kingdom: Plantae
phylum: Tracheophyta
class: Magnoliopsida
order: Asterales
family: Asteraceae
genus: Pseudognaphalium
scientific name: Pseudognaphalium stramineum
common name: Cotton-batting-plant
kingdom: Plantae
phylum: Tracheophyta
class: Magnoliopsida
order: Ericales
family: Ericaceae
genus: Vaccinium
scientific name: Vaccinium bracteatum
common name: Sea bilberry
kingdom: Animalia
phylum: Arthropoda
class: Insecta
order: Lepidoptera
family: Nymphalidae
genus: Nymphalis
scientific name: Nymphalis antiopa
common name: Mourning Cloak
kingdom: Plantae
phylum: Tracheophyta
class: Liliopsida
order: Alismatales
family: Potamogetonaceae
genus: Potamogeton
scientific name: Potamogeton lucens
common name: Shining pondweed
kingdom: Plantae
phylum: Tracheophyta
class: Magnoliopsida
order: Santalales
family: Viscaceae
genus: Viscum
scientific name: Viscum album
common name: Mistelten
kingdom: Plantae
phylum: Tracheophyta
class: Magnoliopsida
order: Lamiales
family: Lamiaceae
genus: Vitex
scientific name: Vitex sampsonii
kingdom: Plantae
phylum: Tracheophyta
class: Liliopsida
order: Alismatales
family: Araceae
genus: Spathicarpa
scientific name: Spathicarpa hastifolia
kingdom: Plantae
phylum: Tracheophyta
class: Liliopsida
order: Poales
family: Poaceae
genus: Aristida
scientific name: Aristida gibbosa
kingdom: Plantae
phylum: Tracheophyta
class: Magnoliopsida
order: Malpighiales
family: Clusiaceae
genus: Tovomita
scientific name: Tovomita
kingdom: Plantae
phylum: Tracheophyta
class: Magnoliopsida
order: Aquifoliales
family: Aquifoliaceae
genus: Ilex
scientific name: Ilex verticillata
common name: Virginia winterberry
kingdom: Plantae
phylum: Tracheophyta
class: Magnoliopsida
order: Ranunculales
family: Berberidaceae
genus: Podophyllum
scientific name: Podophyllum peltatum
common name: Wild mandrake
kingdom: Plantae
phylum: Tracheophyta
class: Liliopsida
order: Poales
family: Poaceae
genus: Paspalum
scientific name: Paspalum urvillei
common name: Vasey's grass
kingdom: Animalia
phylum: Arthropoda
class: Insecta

##########

__Exercise__. Put the lines above into a Markdown table with the columns Row and Line. Number each row and leave out any blank lines.

__Finished task__.
| Row | Line |
|---|---|
| 1 | kingdom: Plantae |
| 2 | phylum: Tracheophyta |
| 3 | class: Magnoliopsida |
| 4 | order: Asterales |
| 5 | family: Asteraceae |
| 6 | genus: Pseudognaphalium |
| 7 | scientific name: Pseudognaphalium stramineum |
| 8 | common name: Cotton-batting-plant |
| 9 | kingdom: Plantae |
| 10 | phylum: Tracheophyta |
| 11 | class: Magnoliopsida |
| 12 | order: Ericales |
| 13 | family: Ericaceae |
| 14 | genus: Vaccinium |
| 15 | scientific name: Vaccinium bracteatum |
| 16 | common name: Sea bilberry |
| 17 | kingdom: Animalia |
| 18 | phylum: Arthropoda |
| 19 | class: Insecta |
| 20 | order: Lepidoptera |
| 21 | family: Nymphalidae |
| 22 | genus: Nymphalis |
| 23 | scientific name: Nymphalis antiopa |
| 24 | common name: Mourning Cloak |
| 25 | kingdom: Plantae |
| 26 | phylum: Tracheophyta |
| 27 | class: Liliopsida |
| 28 | order: Alismatales |
| 29 | family: Potamogetonaceae |
| 30 | genus: Potamogeton |
| 31 | scientific name: Potamogeton lucens |
| 32 | common name: Shining pondweed |
| 33 | kingdom: Plantae |
| 34 | phylum: Tracheophyta |
| 35 | class: Magnoliopsida |
| 36 | order: Santalales |
| 37 | family: Viscaceae |
| 38 | genus: Viscum |
| 39 | scientific name: Viscum album |
| 40 | common name: Mistelten |
| 41 | kingdom: Plantae |
| 42 | phylum: Tracheophyta |
| 43 | class: Magnoliopsida |
| 44 | order: Lamiales |
| 45 | family: Lamiaceae |
| 46 | genus: Vitex |
| 47 | scientific name: Vitex sampsonii |
| 48 | kingdom: Plantae |
| 49 | phylum: Tracheophyta |
| 50 | class: Liliopsida |
| 51 | order: Alismatales |
| 52 | family: Araceae |
| 53 | genus: Spathicarpa |
| 54 | scientific name: Spathicarpa hastifolia |
| 55 | kingdom: Plantae |
| 56 | phylum: Tracheophyta |
| 57 | class: Liliopsida |
| 58 | order: Poales |
| 59 | family: Poaceae |
| 60 | genus: Aristida |
| 61 | scientific name: Aristida gibbosa |
| 62 | kingdom: Plantae |
| 63 | phylum: Tracheophyta |
| 64 | class: Magnoliopsida |
| 65 | order: Malpighiales |
| 66 | family: Clusiaceae |
| 67 | genus: Tovomita |
| 68 | scientific name: Tovomita |
| 69 | kingdom: Plantae |
| 70 | phylum: Tracheophyta |
| 71 | class: Magnoliopsida |
| 72 | order: Aquifoliales |
| 73 | family: Aquifoliaceae |
| 74 | genus: Ilex |
| 75 | scientific name: Ilex verticillata |
| 76 | common name: Virginia winterberry |
| 77 | kingdom: Plantae |
| 78 | phylum: Tracheophyta |
| 79 | class: Magnoliopsida |
| 80 | order: Ranunculales |
| 81 | family: Berberidaceae |
| 82 | genus: Podophyllum |
| 83 | scientific name: Podophyllum peltatum |
| 84 | common name: Wild mandrake |
| 85 | kingdom: Plantae |
| 86 | phylum: Tracheophyta |
| 87 | class: Liliopsida |
| 88 | order: Poales |
| 89 | family: Poaceae |
| 90 | genus: Paspalum |
| 91 | scientific name: Paspalum urvillei |
| 92 | common name: Vasey's grass |
| 93 | kingdom: Animalia |
| 94 | phylum: Arthropoda |
| 95 | class: Insecta |